Top of DATASET CONTENT

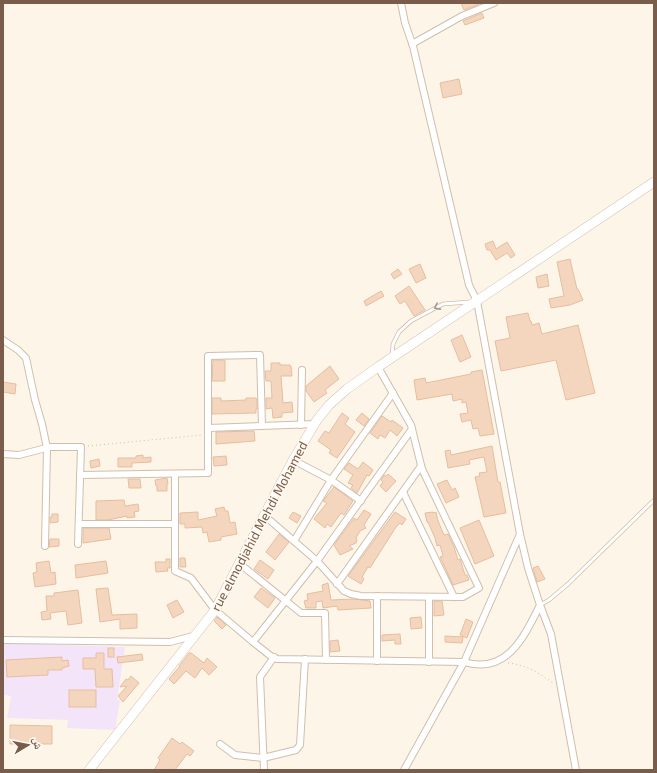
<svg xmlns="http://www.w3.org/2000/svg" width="657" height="773" font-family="'Exo 2','Noto Naskh Arabic',sans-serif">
	<rect width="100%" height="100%" fill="#fdf6e8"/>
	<polygon fill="#f3e4fa" points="3,643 125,647 117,700 120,700 115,730 67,728 68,720 7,718 11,696 3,695"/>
	<g fill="#f4d6be" stroke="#e7bd9e">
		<polygon points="461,3 479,3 479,4 464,10"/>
		<polygon points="482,13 484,18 465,25 463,21"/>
		<polygon points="459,79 462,94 443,98 440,83"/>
		<polygon points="493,241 496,249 507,242 515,255 511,258 507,253 496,260 490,250 487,250 485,244"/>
		<polygon points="570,259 577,289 578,289 583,300 570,305 551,308 549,299 564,296 557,262"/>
		<polygon points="420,264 426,278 416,283 409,269"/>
		<polygon points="398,269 402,274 394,279 391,274"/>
		<polygon points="547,274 549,286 538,288 536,277"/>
		<polygon points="409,286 425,310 414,316 405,301 400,304 395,296"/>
		<polygon points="381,291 384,296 366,306 364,301"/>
		<polygon points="528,313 530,321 531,321 532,325 539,323 542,334 578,325 595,393 566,400 556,360 501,371 495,341 510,338 506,317"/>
		<polygon points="462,335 471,357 460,362 451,340"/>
		<polygon points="213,360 225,360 225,381 212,381"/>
		<polygon points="271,363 280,363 280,365 290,365 290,366 291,366 292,376 281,376 283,403 292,402 293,412 282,413 282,417 273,418 272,408 266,409 266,398 272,398 271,381 266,381 265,371 271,371"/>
		<polygon points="330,366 339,379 325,390 327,393 314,402 306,391 306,386"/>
		<polygon points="482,370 494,434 480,436 478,428 473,429 471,420 462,422 460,414 468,413 466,402 462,403 462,399 453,401 452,394 417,400 414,380 425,378 426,383 471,374 471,372"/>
		<polygon points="3,382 16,384 15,394 3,392"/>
		<polygon points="212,398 221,398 221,401 246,400 246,398 255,398 257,399 257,409 256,409 256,413 212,414"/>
		<polygon points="342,413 349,418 345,424 355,432 337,458 329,453 331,450 318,441 325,431 329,433"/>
		<polygon points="362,413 369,419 364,426 356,420"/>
		<polygon points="382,416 391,422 392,420 403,428 397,436 390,430 385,438 380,435 378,439 370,433"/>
		<polygon points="254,431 255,441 216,444 216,432"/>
		<polygon points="492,446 498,482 500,482 506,513 484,517 475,477 480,476 479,473 487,472 484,457 469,460 470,464 448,468 445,451 450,450 451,455"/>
		<polygon points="143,455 143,458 151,457 151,462 132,463 132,467 118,467 118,458 136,458 136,456"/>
		<polygon points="226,456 227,465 214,466 213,457"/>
		<polygon points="99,459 100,466 91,468 90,461"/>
		<polygon points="363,462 373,470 369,476 367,475 357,493 351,488 353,485 348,483 353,475 344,469 349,463 358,469"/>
		<polygon points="388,474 396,481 386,492 380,486 383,482 381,480 384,475 386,476"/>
		<polygon points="167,478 168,484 167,484 167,491 157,491 157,486 156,486 155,480"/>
		<polygon points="128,479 140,479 141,488 129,488"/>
		<polygon points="447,480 452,490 455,488 459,497 446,503 437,484"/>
		<polygon points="334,487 353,501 344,515 341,513 331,527 327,524 325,528 314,519 327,503 323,501"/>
		<polygon points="124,500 125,506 138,504 139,511 134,512 135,517 127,518 127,516 108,520 96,520 96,501"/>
		<polygon points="224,507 225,511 228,511 230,523 235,522 237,534 221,537 221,540 209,542 207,532 203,533 202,527 185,528 185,524 180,524 180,513 198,512 198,520 217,516 215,509"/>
		<polygon points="364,510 371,514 364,525 366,528 360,531 356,538 357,540 356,543 349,546 353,549 340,555 334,545 354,518 357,520"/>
		<polygon points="293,512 301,516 297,523 289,518"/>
		<polygon points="395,512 406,519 402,525 400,523 396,527 370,568 368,567 362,577 364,579 361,584 348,576"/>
		<polygon points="433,512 433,513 436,512 438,521 444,535 448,534 454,547 458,560 460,559 465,575 467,575 469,580 453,585 442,561 440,557 443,556 440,545 437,546 435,538 428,522 427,522 425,513"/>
		<polygon points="52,514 58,514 58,522 50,523 50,517 52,517"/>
		<polygon points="479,520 494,556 475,564 460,528"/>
		<polygon points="83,528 109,528 111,539 83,543"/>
		<polygon points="279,534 289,542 275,560 266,552"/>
		<polygon points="50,539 59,539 59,546 49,547"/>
		<polygon points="180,558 185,558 186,567 180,567"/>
		<polygon points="166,559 170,559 170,568 167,568 168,571 156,572 155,562 166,562"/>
		<polygon points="260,560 274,570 268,579 254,569"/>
		<polygon points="49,561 51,573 55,572 56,584 35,587 33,573 37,572 36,563"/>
		<polygon points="106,561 108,573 76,578 75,565"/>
		<polygon points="538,566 545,579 537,582 533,568"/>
		<polygon points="328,583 331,600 353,599 370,601 371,608 338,610 337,606 323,608 322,601 316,602 316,608 306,608 304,601 308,600 307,594 323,591 322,585"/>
		<polygon points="108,588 112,615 137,614 137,628 120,629 120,619 100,622 96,589"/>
		<polygon points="261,588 275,598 268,608 254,597"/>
		<polygon points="78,590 82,623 68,625 66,611 50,613 51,619 42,620 41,612 47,611 46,596 54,596 54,593"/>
		<polygon points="177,600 184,612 173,618 167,605"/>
		<polygon points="434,601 442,601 444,615 434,616"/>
		<polygon points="217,617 226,625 222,629 214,621"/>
		<polygon points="421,617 422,628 411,629 410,618"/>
		<polygon points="466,619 473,622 467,638 460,635"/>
		<polygon points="400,634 401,644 395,644 395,640 382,641 382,635"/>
		<polygon points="445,636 463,637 462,643 445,642"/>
		<polygon points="338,640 340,651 330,652 330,641"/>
		<rect x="108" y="648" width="6" height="9"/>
		<polygon points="96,653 104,653 104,669 112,669 113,687 96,687 95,669 83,669 83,658 96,658"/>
		<polygon points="189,653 191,653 204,663 207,658 217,667 209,675 202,668 195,678 186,671 174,684 169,679 180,666 179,666"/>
		<polygon points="142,654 143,660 118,663 117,657"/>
		<polygon points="62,657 62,661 68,660 69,666 62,668 62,670 48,670 48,675 7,677 6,660"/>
		<polygon points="131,676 139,683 123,702 118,696 127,686 120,687 126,679 128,680"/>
		<rect x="69" y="690" width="27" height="17"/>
		<polygon points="10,725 52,726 52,744 10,744"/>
		<polygon points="172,738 180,744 182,742 194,751 190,756 187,754 175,770 154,770 160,760 158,758"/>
	</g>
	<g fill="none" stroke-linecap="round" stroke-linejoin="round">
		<g stroke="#d0beac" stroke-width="4.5">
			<g id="lane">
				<polyline points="392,356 393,344 399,332 411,321 443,304 469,302"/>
				<polyline points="540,605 549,600 568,584 654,500"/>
			</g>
		</g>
		<g stroke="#d0beac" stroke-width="8">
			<g id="street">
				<polyline points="401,3 405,23 413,46 469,285 477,301 520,534 464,662 404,770"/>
				<polyline points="412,44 462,16 494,3"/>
				<polyline points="3,340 18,350 26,358 35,400 42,424 47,448 45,546"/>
				<polyline points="301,425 302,370"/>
				<polyline points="208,428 315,424"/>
				<polyline points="3,454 19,455 50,447 81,447 78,544"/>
				<polyline points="293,460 331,480 361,501"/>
				<path d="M175 474V571L191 578 215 610 253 642 272 657 277 659 464 662C507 675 524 637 540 605L528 568 520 534"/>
				<polyline points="80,475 208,473 208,356 260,355 262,426"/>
				<polyline points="403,492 454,597"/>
				<polyline points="265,516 317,561 344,591 351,594 361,596 463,597 479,588 422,469 411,425 378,367"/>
				<polyline points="79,524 175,524"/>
				<polyline points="294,541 331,480 393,393"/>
				<polyline points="240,564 301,613 325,613 326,660"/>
				<polyline points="337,584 421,466"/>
				<polyline points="377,596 377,661"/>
				<polyline points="540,605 551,634 576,770"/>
				<polyline points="3,640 170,642 193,636"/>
				<polyline points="253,642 317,561 412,429"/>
				<polyline points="429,662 429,597"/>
				<polyline points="220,744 235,755 263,758 296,750 300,745 305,659"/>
				<polyline points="264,770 260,677 274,657"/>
			</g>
		</g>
		<g stroke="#d6c0ac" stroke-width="10">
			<polyline id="secondary" points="89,770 215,610 293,460 317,420 329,405 347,389 378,367 654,182"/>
		</g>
		<g stroke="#dab9a0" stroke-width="1" stroke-dasharray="1 3" stroke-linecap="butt">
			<polyline points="88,446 202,435"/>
			<path d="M508 663C527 665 539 673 553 683"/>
		</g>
		<use href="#lane" stroke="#fff" stroke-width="3"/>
		<use href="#street" stroke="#fff" stroke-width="6"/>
		<use href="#secondary" stroke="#fff" stroke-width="9"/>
	</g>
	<defs><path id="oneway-chevron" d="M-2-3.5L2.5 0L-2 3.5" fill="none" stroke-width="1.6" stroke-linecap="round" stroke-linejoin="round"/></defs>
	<use stroke="#a89689" href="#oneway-chevron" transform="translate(437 307) rotate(152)"/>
	<g text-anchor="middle" stroke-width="3" stroke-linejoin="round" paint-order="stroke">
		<g font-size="13" fill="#795d4a" stroke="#fff9ef">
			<text transform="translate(259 526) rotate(-62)" y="5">rue elmodjahid Mehdi Mohamed</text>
		</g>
	</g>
	<rect width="657" height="773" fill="none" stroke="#795d4a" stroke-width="8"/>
	<g transform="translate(28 745) rotate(80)" stroke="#fff9ef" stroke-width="3" paint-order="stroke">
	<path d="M0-3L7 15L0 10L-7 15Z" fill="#795d4a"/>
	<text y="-6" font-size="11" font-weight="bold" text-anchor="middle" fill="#795d4a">ش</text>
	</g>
</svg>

Bottom of DATASET CONTENT

> _TRY IT_
If a line of the records above holds the word "size", show it.

> _WRITTEN RESPONSE_
		<g font-size="13" fill="#795d4a" stroke="#fff9ef">
	<text y="-6" font-size="11" font-weight="bold" text-anchor="middle" fill="#795d4a">ش</text>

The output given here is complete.